Scottish church backs gay adoption

PinkNews logo on pink background with rainbow corners.

The Church of Scotland has given its backing to allow gay couples to adopt.

In a meeting of the church and society council at the national church’s general assembly yesterday, committee members agreed that legal recognition for gay adoption would create more solutions for looking after children safely and securely.

The mixture of laymen, consultants and academics said there should be a strict selection process to ensure couples are in a “stable and strong relationship” and any law should have a no “right to adopt” clause.

The report said: “Recognising the need to recruit more potential adoptive parents (while retaining robust selection processes) and the reality that children are currently being adopted by individuals who are living in (opposite or same sex) relationships that are considered as relevant to the adoption by the agencies involved, we can see some force in giving legal recognition to the realities of these situations, which might also enhance their stability, to the long-term benefit of adopted children.

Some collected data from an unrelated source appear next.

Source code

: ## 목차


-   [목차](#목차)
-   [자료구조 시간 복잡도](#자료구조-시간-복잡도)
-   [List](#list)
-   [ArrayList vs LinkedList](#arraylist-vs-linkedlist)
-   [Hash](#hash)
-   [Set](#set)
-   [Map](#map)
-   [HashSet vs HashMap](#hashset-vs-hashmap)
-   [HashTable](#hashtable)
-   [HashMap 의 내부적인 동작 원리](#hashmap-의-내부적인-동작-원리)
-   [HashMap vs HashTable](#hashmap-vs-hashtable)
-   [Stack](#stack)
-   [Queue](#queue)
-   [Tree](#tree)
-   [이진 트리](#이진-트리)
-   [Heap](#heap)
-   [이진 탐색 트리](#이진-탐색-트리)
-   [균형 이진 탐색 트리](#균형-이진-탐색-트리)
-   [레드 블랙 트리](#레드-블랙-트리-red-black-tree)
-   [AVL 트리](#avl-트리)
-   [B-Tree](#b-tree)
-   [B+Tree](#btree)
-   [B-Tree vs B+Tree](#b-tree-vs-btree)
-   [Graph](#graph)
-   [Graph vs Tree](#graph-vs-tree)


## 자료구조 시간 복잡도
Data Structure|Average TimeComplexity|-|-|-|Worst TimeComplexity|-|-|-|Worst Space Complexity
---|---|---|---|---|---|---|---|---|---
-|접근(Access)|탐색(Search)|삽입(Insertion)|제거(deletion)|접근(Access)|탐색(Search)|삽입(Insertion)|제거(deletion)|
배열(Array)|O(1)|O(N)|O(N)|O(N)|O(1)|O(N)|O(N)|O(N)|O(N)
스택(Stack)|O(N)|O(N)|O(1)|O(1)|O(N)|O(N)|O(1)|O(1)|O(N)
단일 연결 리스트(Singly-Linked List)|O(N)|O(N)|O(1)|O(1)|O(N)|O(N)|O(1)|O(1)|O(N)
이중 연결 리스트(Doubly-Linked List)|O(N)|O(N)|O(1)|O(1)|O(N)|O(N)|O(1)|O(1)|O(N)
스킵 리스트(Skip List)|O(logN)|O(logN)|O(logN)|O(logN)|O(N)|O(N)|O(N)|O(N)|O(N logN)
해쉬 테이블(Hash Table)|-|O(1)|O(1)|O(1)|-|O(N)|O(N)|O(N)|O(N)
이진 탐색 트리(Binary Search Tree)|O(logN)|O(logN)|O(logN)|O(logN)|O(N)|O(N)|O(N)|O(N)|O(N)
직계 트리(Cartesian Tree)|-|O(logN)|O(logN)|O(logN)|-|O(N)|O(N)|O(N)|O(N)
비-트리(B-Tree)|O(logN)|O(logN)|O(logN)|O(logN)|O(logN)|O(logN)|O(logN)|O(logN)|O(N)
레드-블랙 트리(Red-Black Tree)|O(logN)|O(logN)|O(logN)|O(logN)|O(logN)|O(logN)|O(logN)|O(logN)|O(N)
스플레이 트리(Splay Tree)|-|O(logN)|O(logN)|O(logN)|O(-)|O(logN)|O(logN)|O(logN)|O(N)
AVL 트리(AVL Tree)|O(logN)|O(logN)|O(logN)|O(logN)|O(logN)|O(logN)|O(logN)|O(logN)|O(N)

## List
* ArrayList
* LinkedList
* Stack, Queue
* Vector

“Given that the alternatives for many children under the present legislation are far from ideal, often involving successive short-term fostering, we would, on balance, support the proposals to allow unmarried or unregistered couples (of different sexes or of the same sex) to adopt jointly. While we therefore do not believe that the status of the relationship between adult potential adopters should be an absolute bar to them adopting jointly, we would hope that there would be explicit recognition that no “right to adopt” is created by the Bill, and that, therefore, the stability and “enduring nature” of the relationship are appropriately part of a robust selection process.”

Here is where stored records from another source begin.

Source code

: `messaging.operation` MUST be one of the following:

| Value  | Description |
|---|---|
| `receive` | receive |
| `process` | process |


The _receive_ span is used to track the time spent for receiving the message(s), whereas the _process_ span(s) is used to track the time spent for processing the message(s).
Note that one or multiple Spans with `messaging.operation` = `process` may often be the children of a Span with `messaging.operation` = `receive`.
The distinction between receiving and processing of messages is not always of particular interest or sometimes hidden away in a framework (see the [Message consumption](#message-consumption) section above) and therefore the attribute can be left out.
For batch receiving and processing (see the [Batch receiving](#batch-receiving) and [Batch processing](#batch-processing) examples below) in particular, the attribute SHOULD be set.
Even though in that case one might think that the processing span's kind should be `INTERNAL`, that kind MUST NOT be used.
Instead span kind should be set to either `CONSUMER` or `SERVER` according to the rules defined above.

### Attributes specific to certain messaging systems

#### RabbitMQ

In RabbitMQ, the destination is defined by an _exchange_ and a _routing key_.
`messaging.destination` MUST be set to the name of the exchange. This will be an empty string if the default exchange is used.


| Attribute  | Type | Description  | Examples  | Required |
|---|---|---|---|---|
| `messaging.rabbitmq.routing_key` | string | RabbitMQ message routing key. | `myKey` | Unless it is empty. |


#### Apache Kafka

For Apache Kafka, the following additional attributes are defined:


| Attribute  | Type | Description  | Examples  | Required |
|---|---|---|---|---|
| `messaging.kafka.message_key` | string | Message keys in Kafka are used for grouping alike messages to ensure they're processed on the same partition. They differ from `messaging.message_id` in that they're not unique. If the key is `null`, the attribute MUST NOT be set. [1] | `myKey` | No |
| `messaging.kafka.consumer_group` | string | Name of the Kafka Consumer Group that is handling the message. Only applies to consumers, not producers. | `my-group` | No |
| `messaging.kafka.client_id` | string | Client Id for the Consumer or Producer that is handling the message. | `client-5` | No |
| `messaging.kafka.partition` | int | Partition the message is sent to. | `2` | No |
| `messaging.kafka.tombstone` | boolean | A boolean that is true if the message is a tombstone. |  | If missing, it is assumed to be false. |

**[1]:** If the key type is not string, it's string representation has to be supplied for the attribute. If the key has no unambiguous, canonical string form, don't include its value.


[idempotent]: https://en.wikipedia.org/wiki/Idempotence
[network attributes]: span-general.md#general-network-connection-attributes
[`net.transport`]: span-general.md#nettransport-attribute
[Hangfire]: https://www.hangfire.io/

Senior Bishops led by the Bishop of Motherwell, Reverend Joseph Devine, have previously sought a “conscience clause” giving the church and other faith-based groups the right to reject applicants to their adoption agencies on the basis of gender. They fear Catholic-run adoption societies will be challenged under The Adoption Bill, produced in March, which aims to counter a significant reduction in families available for vulnerable children by allowing gay and unmarried couples to adopt.

Currently individual homosexuals can adopt, but their partners have no legal rights. The new law, expected to come into force next year, will grant both of them equal parental rights and give same- sex couples the opportunity to adopt.

Unmarried gay couples in England and Wales have had adoption rights since 2002.